** Opening Source document block **

If you listen to the speeches of politicians across the country and the state of New York, you hear people taking credit for lowering the crime rate all of the time. So if there are fewer people committing crimes, why are people still depending so much on keeping prisons open? Especially when those prisons just treat men and women and even children (in juvenile facilities) as if they were animals who deserved to be locked up in cages even when they are first-time offenders involved in non-violent incidents that have very little, if any, threat to public safety.

No coincidence

Is it a coincidence that New Yorkers in prison are mostly black and brown? Probably not. The criminal justice system, like other systems like health care and education in America, doesn’t provide the same opportunities and alternatives for all races and all ethnic groups.

Because of slavery, American society grew off the tobacco and cotton crops grown off the blood and sweat of Africans. Today, upstate New York survives off the same from their African-American and Latino descendants.

People that represent staff at both adult and youth correctional facilities talk about the roles these businesses play in their communities on television and radio, as well as Gazette newspaper articles. They talk about how inmates help out on maintenance crews in communities. They talk about how many jobs will be lost if prisons are closed. But they don’t talk about how much it costs to keep people locked up — a lot! Or how much cheaper it is to support people with things they need to make better life choices — like education, job training and counseling. When you read about Tryon closing, the focus is on staff losing jobs more than experiences of boys my age being far away from home.

** Closing Source document block **
** Opening Data extracts block **

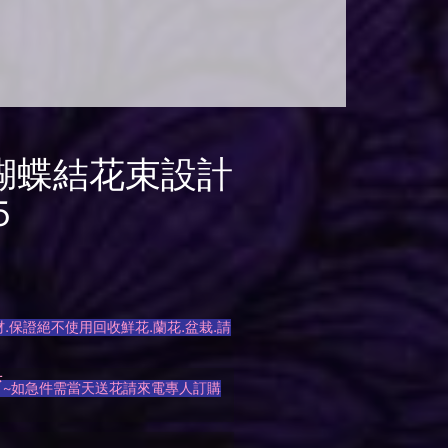
蝴蝶結花束設計
5
.保證絕不使用回收鮮花.蘭花.盆栽.請
唷
~如急件需當天送花請來電專人訂購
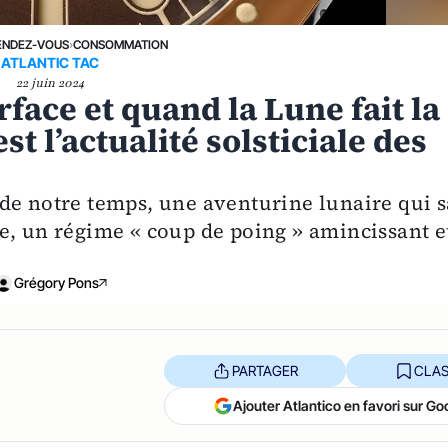
ENDEZ-VOUS
›
CONSOMMATION
ATLANTIC TAC
22 juin 2024
face et quand la Lune fait la
est l’actualité solsticiale des
de notre temps, une aventurine lunaire qui s
e, un régime « coup de poing » amincissant e
Grégory Pons
PARTAGER
CLAS
Ajouter Atlantico en favori sur Go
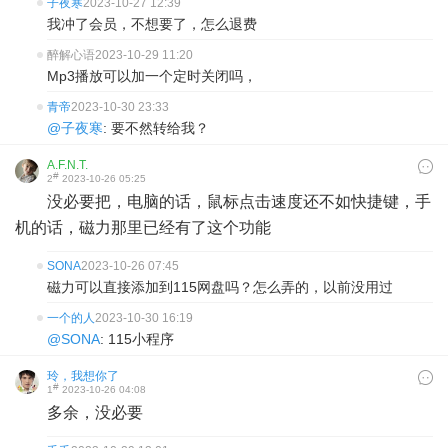
子夜寒
2023-10-27 12:39
我冲了会员，不想要了，怎么退费
醉解心语
2023-10-29 11:20
Mp3播放可以加一个定时关闭吗，
青帝
2023-10-30 23:33
@子夜寒
: 要不然转给我？
A.F.N.T.
#
2
2023-10-26 05:25
没必要把，电脑的话，鼠标点击速度还不如快捷键，手
机的话，磁力那里已经有了这个功能
SONA
2023-10-26 07:45
磁力可以直接添加到115网盘吗？怎么弄的，以前没用过
一个的人
2023-10-30 16:19
@SONA
: 115小程序
玲，我想你了
#
1
2023-10-26 04:08
多余，没必要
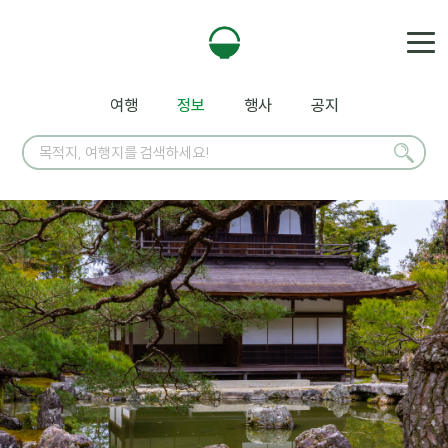
여행
정보
행사
공지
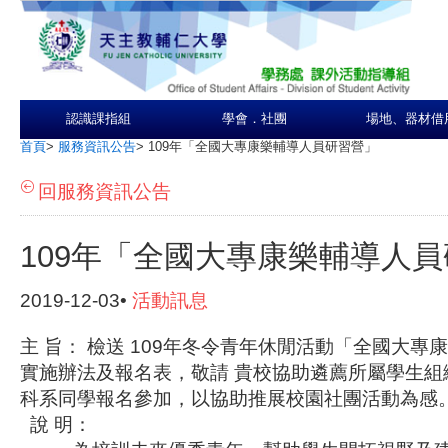
認識課指組
學會．社團
場地、器材借
首頁
>
服務資訊公告
>
109年「全國大專康樂輔導人員研習營」
回服務資訊公告
109年「全國大專康樂輔導人
2019-12-03•
活動訊息
主 旨： 檢送 109年冬令青年休閒活動「全國大專
實施辦法及報名表，敬請 貴校協助遴薦所屬學生組
科系同學報名參加，以協助推展校園社團活動為感
說 明：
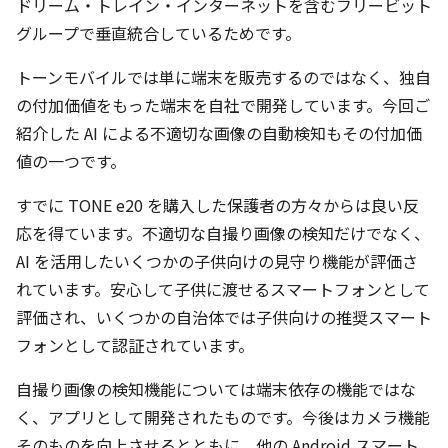
ドリーム・トレイン・インターネットを含むフリービット
グループで垂直統合しているためです。
トーンモバイルでは単に端末を販売するのではなく、独自
の付加価値をもった端末を自社で開発しています。今回ご
紹介した AI による不適切な画像の自動検知もその付加価
値の一つです。
すでに TONE e20 を購入した保護者の方々からは良い反
応を得ています。不適切な自撮り画像の検知だけでなく、
AI を活用したいくつかの子供向けの見守り機能が評価さ
れています。安心して子供に渡せるスマートフォンとして
評価され、いくつかの自治体では子供向けの推奨スマート
フォンとして認証されています。
自撮り画像の検知機能については端末依存の機能ではな
く、アプリとして開発されたものです。今後はカメラ機能
そのものを向上させるとともに、他の Android スマート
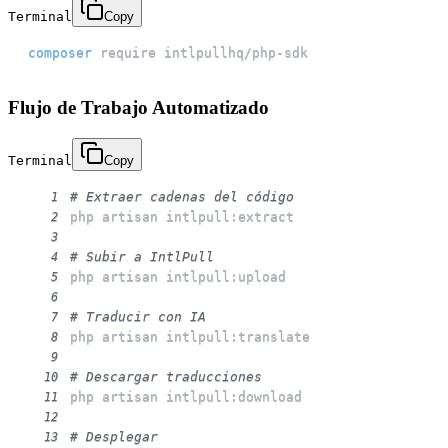
Terminal
Copy
composer
 require intlpullhq/php-sdk
Flujo de Trabajo Automatizado
Terminal
Copy
# Extraer cadenas del código
1
2
3
# Subir a IntlPull
4
5
6
# Traducir con IA
7
8
9
# Descargar traducciones
10
11
12
# Desplegar
13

** Closing Data extracts block **

What is being asked –
Reproduce the essay on New York prisons above word for word, in full.

Answer below –
If you listen to the speeches of politicians across the country and the state of New York, you hear people taking credit for lowering the crime rate all of the time. So if there are fewer people committing crimes, why are people still depending so much on keeping prisons open? Especially when those prisons just treat men and women and even children (in juvenile facilities) as if they were animals who deserved to be locked up in cages even when they are first-time offenders involved in non-violent incidents that have very little, if any, threat to public safety.

No coincidence

Is it a coincidence that New Yorkers in prison are mostly black and brown? Probably not. The criminal justice system, like other systems like health care and education in America, doesn’t provide the same opportunities and alternatives for all races and all ethnic groups.

Because of slavery, American society grew off the tobacco and cotton crops grown off the blood and sweat of Africans. Today, upstate New York survives off the same from their African-American and Latino descendants.

People that represent staff at both adult and youth correctional facilities talk about the roles these businesses play in their communities on television and radio, as well as Gazette newspaper articles. They talk about how inmates help out on maintenance crews in communities. They talk about how many jobs will be lost if prisons are closed. But they don’t talk about how much it costs to keep people locked up — a lot! Or how much cheaper it is to support people with things they need to make better life choices — like education, job training and counseling. When you read about Tryon closing, the focus is on staff losing jobs more than experiences of boys my age being far away from home.